A powerful narcotic, Methadone is best known as a substitution therapy to help patients kick an addiction to heroin. Though it is considered to be effective as a maintenance program for addicts, it is not curative and has a high potential for misuse and abuse. Developed in Germany in 1937, the synthetic opioid is used also as an analgesic for pain and an antitussive for persistent coughing. It was introduced in the U.S. in 1947. Maintenance therapy came about in response to the drastic increase in heroin abuse following World War II. Like morphine and heroin, Methadone works on the opioid receptors in the brain and produces many of the same effects.
Methadone is long lasting and helps prevent and stop withdrawal symptoms. It also helps block the euphoric rush from other narcotics such as fentanyl, heroin and OxyContin. It is available in pill and liquid form as well as sublingual tablets that dissolve under the tongue. Methadone Hydrochloride tablets, marketed as Dolophine, are available in 5mg and 10 mg doses, according to the U.S. Food and Drug Administration.
Though many in the drug treatment industry feel Methadone is the answer in treating addiction to heroin and other opiates, it has been controversial and politically polarizing. In 2006, the FDA issued a public health alert about the dangers of Methadone. It urged users to follow doctors’ advice and not take more than prescribed. And it called on doctors to be cautious when dolling out prescriptions. Some argue that Methadone clinics, where addicts go for treatment, just prolong the addiction. Others say they give addicts a chance to become productive members of society again. And some in the law enforcement community look at clinics from the perspective of the often-tragic overdoses by patients. Others argue it helps control the spread of infectious diseases like HIV and hepatitis, spread through intravenous use.

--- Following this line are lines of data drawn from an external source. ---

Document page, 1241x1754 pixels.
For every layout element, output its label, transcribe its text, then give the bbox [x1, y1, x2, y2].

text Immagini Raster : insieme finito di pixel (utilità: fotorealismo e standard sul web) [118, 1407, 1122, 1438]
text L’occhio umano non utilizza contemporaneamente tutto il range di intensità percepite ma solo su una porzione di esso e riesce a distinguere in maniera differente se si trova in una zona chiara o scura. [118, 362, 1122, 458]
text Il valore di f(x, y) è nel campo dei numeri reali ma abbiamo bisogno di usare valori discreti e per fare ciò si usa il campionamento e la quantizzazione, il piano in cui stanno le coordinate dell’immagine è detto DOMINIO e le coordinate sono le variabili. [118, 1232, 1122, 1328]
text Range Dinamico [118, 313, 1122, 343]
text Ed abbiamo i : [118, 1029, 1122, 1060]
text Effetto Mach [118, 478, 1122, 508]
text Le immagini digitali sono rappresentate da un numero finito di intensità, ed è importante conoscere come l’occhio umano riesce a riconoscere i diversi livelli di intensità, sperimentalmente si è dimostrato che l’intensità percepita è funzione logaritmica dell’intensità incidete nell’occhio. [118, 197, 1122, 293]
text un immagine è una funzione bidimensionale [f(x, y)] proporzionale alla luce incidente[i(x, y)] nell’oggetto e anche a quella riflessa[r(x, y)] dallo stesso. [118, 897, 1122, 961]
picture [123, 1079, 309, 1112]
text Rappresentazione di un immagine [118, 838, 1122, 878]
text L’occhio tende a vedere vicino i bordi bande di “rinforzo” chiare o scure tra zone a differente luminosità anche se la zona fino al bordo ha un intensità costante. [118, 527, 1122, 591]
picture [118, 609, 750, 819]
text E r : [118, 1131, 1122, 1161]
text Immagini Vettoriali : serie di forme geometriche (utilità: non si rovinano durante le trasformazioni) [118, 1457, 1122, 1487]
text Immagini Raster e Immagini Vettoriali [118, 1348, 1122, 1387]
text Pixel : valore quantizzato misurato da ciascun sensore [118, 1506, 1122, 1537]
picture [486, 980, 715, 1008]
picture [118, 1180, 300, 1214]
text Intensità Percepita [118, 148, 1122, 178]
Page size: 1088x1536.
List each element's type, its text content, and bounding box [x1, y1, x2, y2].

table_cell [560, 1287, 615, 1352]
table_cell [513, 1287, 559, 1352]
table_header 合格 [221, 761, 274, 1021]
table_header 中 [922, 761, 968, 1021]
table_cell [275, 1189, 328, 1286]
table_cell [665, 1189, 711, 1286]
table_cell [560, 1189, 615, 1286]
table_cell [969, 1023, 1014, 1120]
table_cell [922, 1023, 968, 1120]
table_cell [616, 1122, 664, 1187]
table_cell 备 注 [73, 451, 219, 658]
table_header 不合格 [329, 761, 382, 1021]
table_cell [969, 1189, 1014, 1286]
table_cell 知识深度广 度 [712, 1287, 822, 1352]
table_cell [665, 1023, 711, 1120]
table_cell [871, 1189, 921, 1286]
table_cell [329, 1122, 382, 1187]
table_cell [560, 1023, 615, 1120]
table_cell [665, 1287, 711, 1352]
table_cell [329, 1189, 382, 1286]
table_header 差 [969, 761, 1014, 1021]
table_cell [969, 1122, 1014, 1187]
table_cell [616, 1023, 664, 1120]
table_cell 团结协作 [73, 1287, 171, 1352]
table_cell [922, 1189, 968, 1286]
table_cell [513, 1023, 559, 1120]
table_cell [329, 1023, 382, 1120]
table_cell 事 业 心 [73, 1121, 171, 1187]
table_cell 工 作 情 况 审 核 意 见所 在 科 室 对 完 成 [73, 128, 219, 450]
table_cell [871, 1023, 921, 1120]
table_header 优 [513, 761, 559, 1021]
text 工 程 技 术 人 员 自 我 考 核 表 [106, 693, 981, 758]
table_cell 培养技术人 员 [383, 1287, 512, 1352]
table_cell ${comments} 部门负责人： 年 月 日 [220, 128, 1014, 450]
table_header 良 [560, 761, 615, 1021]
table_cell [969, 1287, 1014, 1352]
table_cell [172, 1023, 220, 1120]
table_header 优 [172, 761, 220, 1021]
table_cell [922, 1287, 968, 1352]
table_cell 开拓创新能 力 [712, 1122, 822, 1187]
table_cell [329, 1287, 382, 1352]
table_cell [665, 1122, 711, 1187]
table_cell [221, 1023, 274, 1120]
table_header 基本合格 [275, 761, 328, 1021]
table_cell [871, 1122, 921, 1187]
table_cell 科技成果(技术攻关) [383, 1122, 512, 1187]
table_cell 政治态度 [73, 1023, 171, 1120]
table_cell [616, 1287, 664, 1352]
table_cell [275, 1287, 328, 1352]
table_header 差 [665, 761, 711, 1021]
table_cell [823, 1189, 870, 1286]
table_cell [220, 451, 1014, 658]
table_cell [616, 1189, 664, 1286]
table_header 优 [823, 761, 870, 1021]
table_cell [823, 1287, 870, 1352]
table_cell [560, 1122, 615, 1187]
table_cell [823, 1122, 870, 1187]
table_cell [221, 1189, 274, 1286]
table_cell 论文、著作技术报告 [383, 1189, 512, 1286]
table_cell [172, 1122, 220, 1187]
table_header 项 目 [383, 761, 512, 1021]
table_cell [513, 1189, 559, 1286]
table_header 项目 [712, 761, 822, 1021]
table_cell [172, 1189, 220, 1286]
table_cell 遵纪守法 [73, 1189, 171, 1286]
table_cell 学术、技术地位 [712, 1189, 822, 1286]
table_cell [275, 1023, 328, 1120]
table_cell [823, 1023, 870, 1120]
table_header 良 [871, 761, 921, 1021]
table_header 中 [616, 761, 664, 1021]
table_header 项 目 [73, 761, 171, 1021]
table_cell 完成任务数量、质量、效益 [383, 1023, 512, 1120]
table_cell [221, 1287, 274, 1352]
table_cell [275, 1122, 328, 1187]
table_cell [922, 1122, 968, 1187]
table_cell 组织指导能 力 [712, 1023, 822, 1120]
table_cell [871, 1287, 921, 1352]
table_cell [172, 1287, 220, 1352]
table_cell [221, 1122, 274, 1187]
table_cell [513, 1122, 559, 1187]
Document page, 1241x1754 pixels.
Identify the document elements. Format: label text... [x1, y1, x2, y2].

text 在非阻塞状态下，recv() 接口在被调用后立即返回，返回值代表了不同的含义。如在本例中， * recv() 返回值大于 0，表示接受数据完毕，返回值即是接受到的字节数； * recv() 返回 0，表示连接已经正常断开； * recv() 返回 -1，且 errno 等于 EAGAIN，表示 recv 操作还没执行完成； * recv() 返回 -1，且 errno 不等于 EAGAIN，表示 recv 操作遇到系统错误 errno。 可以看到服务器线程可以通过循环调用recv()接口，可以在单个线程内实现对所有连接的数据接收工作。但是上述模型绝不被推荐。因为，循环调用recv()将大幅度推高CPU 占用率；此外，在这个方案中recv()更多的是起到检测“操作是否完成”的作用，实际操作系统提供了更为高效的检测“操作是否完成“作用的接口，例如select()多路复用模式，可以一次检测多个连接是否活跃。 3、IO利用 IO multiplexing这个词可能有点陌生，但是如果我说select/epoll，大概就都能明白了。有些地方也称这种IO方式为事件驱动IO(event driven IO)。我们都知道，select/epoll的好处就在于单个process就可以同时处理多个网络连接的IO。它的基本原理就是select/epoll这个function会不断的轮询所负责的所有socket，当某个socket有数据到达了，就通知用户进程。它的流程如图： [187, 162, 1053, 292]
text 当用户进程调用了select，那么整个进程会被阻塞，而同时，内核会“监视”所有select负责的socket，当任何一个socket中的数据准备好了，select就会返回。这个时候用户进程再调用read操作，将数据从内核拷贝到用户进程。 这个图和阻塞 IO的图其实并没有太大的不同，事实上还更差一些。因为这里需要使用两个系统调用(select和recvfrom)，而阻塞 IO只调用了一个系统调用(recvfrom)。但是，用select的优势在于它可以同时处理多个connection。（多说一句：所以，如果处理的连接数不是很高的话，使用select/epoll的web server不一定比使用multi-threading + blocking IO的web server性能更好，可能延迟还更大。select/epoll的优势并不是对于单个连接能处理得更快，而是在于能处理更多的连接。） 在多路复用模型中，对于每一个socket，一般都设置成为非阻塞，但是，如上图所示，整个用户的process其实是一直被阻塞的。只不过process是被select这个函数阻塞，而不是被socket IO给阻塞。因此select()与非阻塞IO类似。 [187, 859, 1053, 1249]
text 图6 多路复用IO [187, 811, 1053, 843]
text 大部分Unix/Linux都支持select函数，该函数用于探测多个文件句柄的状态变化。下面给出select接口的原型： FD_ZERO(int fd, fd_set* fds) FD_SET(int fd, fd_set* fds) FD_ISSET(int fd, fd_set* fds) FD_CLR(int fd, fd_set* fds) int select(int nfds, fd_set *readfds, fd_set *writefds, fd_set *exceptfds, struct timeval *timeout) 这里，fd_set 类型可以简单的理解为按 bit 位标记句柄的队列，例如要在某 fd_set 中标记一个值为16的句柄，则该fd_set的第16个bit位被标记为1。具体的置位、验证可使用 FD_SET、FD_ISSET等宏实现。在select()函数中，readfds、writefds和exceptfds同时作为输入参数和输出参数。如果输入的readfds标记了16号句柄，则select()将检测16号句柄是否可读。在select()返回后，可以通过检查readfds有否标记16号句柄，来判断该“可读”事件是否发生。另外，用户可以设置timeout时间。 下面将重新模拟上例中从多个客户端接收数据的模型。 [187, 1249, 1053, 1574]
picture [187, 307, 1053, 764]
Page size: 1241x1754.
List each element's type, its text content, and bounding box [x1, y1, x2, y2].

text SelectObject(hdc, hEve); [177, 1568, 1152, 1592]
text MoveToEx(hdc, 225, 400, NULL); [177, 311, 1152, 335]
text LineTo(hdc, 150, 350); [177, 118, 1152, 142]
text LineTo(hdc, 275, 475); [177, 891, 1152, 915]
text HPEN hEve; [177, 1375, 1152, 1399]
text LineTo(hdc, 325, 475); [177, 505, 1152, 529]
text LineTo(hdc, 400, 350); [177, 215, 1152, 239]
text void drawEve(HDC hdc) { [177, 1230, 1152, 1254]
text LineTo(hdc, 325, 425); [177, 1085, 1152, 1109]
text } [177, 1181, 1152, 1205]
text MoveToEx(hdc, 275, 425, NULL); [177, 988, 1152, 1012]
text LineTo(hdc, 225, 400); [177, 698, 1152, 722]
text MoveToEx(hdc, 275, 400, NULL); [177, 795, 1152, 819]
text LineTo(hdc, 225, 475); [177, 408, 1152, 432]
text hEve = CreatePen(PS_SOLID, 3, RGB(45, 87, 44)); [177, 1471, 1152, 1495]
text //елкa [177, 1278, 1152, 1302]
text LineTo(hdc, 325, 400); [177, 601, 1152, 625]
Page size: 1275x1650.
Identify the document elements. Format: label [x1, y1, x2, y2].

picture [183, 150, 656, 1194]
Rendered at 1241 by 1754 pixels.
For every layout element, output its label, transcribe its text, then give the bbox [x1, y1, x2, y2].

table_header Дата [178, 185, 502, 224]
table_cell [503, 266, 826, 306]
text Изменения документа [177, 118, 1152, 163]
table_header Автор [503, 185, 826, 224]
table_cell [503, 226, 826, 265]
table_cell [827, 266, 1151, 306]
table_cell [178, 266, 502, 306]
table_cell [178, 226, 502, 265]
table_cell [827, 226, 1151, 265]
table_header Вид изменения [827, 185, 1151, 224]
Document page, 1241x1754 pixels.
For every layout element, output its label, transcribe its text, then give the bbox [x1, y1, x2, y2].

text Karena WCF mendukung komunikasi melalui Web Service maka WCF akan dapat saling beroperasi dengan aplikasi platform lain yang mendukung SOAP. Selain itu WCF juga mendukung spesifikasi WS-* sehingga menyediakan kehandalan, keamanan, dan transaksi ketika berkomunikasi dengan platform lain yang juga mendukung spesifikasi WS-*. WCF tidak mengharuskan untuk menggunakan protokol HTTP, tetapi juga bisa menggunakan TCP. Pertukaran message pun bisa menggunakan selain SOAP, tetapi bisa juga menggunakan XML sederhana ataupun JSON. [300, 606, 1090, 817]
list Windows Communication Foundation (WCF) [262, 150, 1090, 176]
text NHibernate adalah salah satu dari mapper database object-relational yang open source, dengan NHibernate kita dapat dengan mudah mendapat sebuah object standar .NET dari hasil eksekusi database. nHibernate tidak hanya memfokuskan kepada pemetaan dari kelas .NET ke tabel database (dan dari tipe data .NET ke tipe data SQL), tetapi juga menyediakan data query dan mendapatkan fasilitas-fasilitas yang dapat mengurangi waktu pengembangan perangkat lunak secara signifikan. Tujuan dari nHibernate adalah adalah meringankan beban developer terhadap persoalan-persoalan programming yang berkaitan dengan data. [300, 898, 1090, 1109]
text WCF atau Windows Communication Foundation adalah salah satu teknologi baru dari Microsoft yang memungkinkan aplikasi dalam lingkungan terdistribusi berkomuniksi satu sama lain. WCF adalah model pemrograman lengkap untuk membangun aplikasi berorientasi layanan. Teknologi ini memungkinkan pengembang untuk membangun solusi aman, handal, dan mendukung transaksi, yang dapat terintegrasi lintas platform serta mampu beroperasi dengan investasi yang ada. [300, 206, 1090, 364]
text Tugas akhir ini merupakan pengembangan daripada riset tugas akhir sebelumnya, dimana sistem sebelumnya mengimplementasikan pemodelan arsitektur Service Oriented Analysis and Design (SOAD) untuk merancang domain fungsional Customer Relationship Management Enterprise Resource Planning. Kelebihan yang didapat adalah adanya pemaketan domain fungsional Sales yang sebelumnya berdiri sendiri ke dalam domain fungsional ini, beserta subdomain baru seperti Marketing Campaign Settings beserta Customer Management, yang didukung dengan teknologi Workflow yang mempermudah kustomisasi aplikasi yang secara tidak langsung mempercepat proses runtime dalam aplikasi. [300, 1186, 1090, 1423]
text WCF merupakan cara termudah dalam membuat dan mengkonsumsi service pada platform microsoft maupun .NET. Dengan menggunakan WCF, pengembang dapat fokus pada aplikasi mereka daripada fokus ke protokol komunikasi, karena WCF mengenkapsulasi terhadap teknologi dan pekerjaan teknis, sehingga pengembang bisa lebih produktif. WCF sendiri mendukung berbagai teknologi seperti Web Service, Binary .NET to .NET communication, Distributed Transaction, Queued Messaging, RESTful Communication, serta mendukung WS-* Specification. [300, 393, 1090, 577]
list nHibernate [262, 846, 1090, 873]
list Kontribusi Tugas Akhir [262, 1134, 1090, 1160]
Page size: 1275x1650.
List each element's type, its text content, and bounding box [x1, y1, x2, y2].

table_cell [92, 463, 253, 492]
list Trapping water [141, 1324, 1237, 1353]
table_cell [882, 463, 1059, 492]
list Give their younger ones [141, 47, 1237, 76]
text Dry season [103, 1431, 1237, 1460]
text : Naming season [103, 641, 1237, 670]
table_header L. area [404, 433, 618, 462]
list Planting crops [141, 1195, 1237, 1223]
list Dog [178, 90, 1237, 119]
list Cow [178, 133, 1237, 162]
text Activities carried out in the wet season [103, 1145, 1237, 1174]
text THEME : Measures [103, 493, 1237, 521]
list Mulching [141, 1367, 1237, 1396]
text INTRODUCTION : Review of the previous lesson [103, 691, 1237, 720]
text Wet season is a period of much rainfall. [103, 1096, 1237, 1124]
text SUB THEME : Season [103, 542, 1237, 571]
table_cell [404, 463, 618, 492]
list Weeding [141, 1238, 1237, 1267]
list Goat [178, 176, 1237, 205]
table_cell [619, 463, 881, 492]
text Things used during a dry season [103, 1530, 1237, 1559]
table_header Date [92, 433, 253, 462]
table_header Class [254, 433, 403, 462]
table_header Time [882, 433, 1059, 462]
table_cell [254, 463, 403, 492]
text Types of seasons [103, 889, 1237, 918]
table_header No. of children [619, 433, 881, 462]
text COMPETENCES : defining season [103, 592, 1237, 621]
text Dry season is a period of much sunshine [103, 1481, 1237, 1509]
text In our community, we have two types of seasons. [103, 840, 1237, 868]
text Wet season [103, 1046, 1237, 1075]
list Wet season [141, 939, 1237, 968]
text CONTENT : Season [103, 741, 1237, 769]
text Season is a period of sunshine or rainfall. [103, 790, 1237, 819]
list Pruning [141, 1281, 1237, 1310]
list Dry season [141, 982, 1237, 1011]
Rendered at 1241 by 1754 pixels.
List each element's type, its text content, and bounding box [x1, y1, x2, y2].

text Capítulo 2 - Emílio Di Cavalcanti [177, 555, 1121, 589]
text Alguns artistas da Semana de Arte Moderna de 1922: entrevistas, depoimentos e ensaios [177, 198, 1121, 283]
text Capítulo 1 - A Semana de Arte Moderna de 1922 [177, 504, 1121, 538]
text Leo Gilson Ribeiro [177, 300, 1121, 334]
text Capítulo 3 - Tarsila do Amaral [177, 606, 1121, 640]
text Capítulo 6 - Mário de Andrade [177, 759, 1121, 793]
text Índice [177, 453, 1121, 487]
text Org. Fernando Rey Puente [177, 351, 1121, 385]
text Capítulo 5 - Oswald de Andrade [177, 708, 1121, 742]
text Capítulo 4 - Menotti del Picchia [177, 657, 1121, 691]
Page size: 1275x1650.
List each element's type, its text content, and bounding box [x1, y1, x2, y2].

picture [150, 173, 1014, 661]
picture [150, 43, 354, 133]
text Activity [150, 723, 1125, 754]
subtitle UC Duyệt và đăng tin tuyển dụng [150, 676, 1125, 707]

Tolerance and dependence to Methadone can take hold quickly. While it may be ideal for maintenance, it is not the ideal treatment for users looking to become completely opiate free. Withdrawal symptoms with Methadone are considered less severe than with morphine or heroin but last longer, sometimes 2 weeks to 6 months.
Having to detox from Methadone can cause the following withdrawal symptoms:
Lightheadedness, sneezing, vomiting, delusions, paranoia, elevated blood pressure, suicidal ideation, nausea, diarrhea, fever, chills, aches and pain, tremors, depression, prolonged insomnia, delirium, hallucinations, agitation and anxiety.
A long list of possible methadone side effects:
- Tolerance, dependence, withdrawal
- Miotic pupils
- Cardiac arrhythmia
- Weight gain
- Stomach pain
- Sweating, itching, swelling
- Mood changes
- Blurred vision
Detoxing from opiates like heroin is hard. Substituting heroin with Methadone can help, but users will eventually have to be weaned from that. Medically supervised programs are available to help users detox quickly, in a safe, controlled environment.